Cutting borrowers’ balances
Last month, after months of being stalled, Bank of America and the four other largest American mortgage servicers settled for $25 billion in a civil suit between 49 states’ attorneys general and the federal government. According to the Wall Street Journal, Bank of America has struck a side deal to allow the bank to reduce penalties in exchange for larger cuts to borrowers’ mortgage balances.
Various agencies have been pushing for principal reductions as a means of propping up housing and reducing the high foreclosure rates. Bank of America will reportedly make bigger cuts than other banks to avoid up to $850 million in penalties, giving 200,000 homeowners the option to reduce the balances owed on their mortgages.
The Journal notes the side deal is unique to Bank of America, citing a senior administration official, noting that many of the reductions will be made on loans that were originated by Countrywide Financial and packaged into securities.
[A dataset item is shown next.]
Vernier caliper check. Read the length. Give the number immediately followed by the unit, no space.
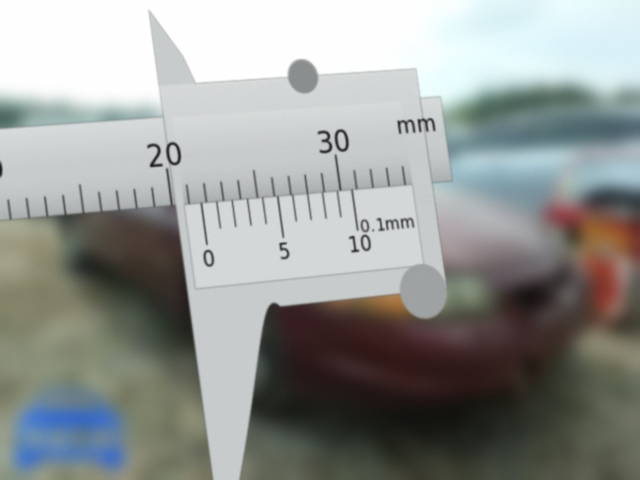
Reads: 21.7mm
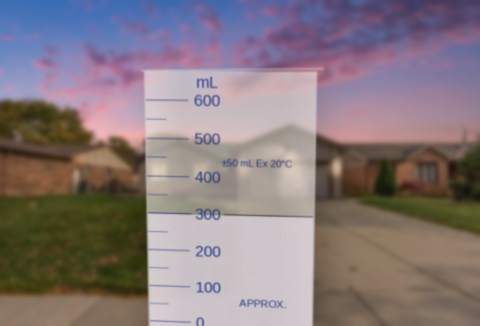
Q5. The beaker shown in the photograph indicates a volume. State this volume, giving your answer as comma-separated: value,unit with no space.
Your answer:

Bank of America acquired Countrywide in 2008, along with their good and bad assets. The deal is unique because investors in the mortgage-backed securities may feel an impact as a result of Bank of America’s new side deal.
Massive principal reductions
According to Reuters, qualified borrowers are expected to receive principal reductions averaging over $100,000, citing a Bank of America spokesperson. Those receiving the reductions will see their mortgage balance cut to their home’s current market value, as opposed to the other banks in the settlement that cannot cut principal by over 120 percent of the home’s value.
Bank of America will pay nearly $11 billion of the $25 billion mortgage settlement, having the most liability after the real estate crash, particularly through their Countrywide acquisition.
Bank of America, Ally Financial, JPMorgan Chase, Citigroup and Wells Fargo have settled civilly, but all remain vulnerable to criminal charges which are being pursued by a task force recently formed by the Obama administration.